**EXCERPTED TEXT**
=======

Standard methods for isolating and detecting leukocytes (white blood cells) in human whole blood are time-consuming and often involve significant manipulation and enrichment prior to analysis. These sample preparation steps can result in alterations in cell physiology and loss of cell types of interest . Acoustic focusing cytometry, introduced with the Invitrogen Attune Flow Cytometer, allows high sample collection rates (up to 1,000 µL/min) without any loss in data resolution, thus eliminating the need for pre-acquisition enrichment and manipulation and helping to enable the detection of rare events in a timely manner.
In human whole blood, red blood cells outnumber white blood cells ~1,000-fold. This creates two hurdles in attempting to analyze whole blood samples without manipulation or enrichment: 1) collection of a sufficient number of white blood cell events for statistically meaningful data, and 2) differentiation of white blood cells from red blood cells given the high probability of coincident red blood cell events, which is clear when observing a conventional forward and side scatter profile of whole blood (Figure 1A). This application note outlines a strategy for the detection of white blood cells within whole blood using the Attune NxT Flow Cytometer.

=======

**PROBLEMS AND TASKS**
1. Extract everything in the leukocyte detection text from "Standard methods for" down to "a timely manner.".
2. Extend the text on detecting white blood cells in whole blood, picking up after its final sentence.
The rows that come next are separate material, unrelated to the text on leukocyte detection.

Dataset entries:
=======

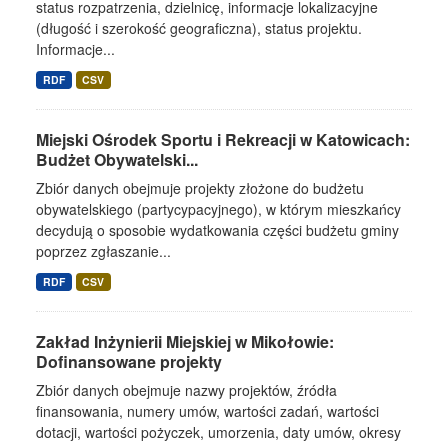
status rozpatrzenia, dzielnicę, informacje lokalizacyjne
(długość i szerokość geograficzna), status projektu.
Informacje...
RDF
CSV
Miejski Ośrodek Sportu i Rekreacji w Katowicach:
Budżet Obywatelski...
Zbiór danych obejmuje projekty złożone do budżetu
obywatelskiego (partycypacyjnego), w którym mieszkańcy
decydują o sposobie wydatkowania części budżetu gminy
poprzez zgłaszanie...
RDF
CSV
Zakład Inżynierii Miejskiej w Mikołowie:
Dofinansowane projekty
Zbiór danych obejmuje nazwy projektów, źródła
finansowania, numery umów, wartości zadań, wartości
dotacji, wartości pożyczek, umorzenia, daty umów, okresy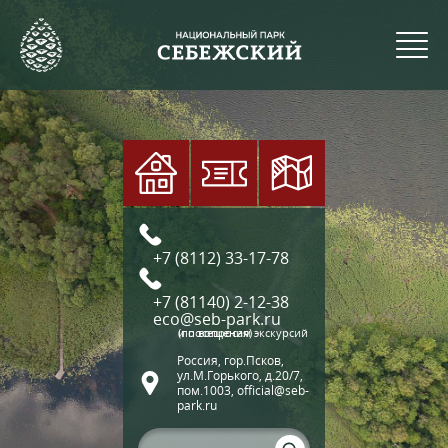
+7 (8112) 33-17-78
+7 (81140) 2-12-38
eco@seb-park.ru
(по вопросам экскурсий и посещения)
Россия, гор.Псков,
ул.М.Горького, д.20/7,
пом.1003, official@seb-
park.ru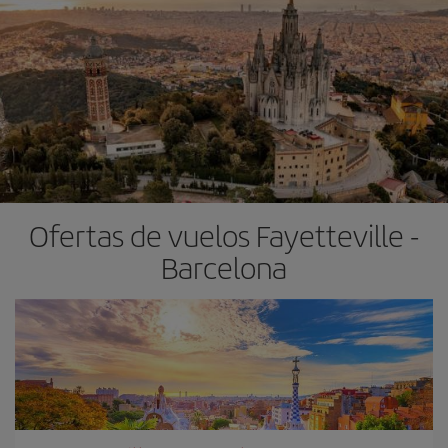
Ofertas de vuelos Fayetteville -
Barcelona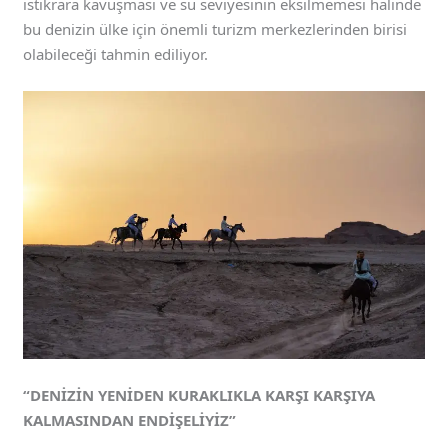
istikrara kavuşması ve su seviyesinin eksilmemesi halinde
bu denizin ülke için önemli turizm merkezlerinden birisi
olabileceği tahmin ediliyor.
“DENİZİN YENİDEN KURAKLIKLA KARŞI KARŞIYA
KALMASINDAN ENDİŞELİYİZ”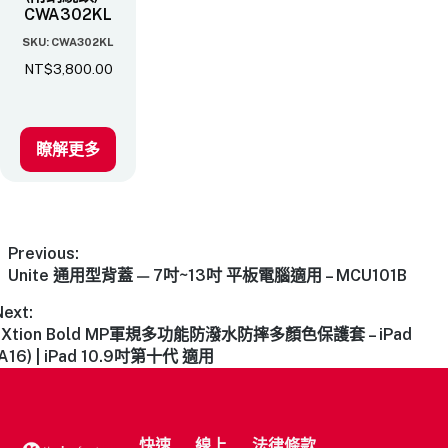
CWA302KL
SKU: CWA302KL
NT$
3,800.00
瞭解更多
Previous:
Unite 通用型背蓋 — 7吋~13吋 平板電腦適用 – MCU101B
Next:
aXtion Bold MP軍規多功能防潑水防摔多顏色保護套 – iPad
(A16) | iPad 10.9吋第十代 適用
快速
線上
法律條款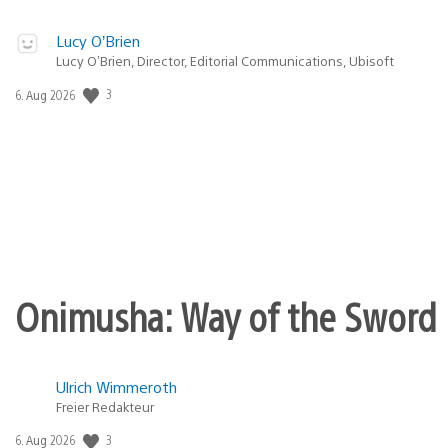
Lucy O’Brien
Lucy O’Brien, Director, Editorial Communications, Ubisoft
3
Veröffentlichungsdatum:
6. Aug 2026
Onimusha: Way of the Sword 
Ulrich Wimmeroth
Freier Redakteur
3
Veröffentlichungsdatum:
6. Aug 2026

=======

**ANSWER LIST**
1.
Standard methods for isolating and detecting leukocytes (white blood cells) in human whole blood are time-consuming and often involve significant manipulation and enrichment prior to analysis. These sample preparation steps can result in alterations in cell physiology and loss of cell types of interest . Acoustic focusing cytometry, introduced with the Invitrogen Attune Flow Cytometer, allows high sample collection rates (up to 1,000 µL/min) without any loss in data resolution, thus eliminating the need for pre-acquisition enrichment and manipulation and helping to enable the detection of rare events in a timely manner.

2.
We have developed three no-wash, no-lyse strategies for identifying leukocytes in whole human blood on the Attune NxT Flow Cytometer. One strategy exploits the difference in light-scattering properties between red blood cells and leukocytes. Red blood cells contain hemoglobin, a molecule that readily absorbs violet laser (405 nm) light, whereas leukocytes do not (Figure 1B), resulting in a unique scatter pattern when observing human whole blood in the context of blue (488 nm) and violet (405 nm) side scatter (SSC)  (see Figure 1D). Inclusion of the Attune NxT No-Wash No-Lyse Filter Kit (Cat. No. 100022776) in the Attune NxT Flow Cytometer filter configuration allows simultaneous measurement of both blue and violet side scatter and the differentiation of red blood cells and leukocytes based on light-scattering properties alone (Figure 1D). This can be validated using fluorescently labeled antibodies that label CD45-expressing leukocytes or glycophorin A–expressing red blood cells (Figure 1C).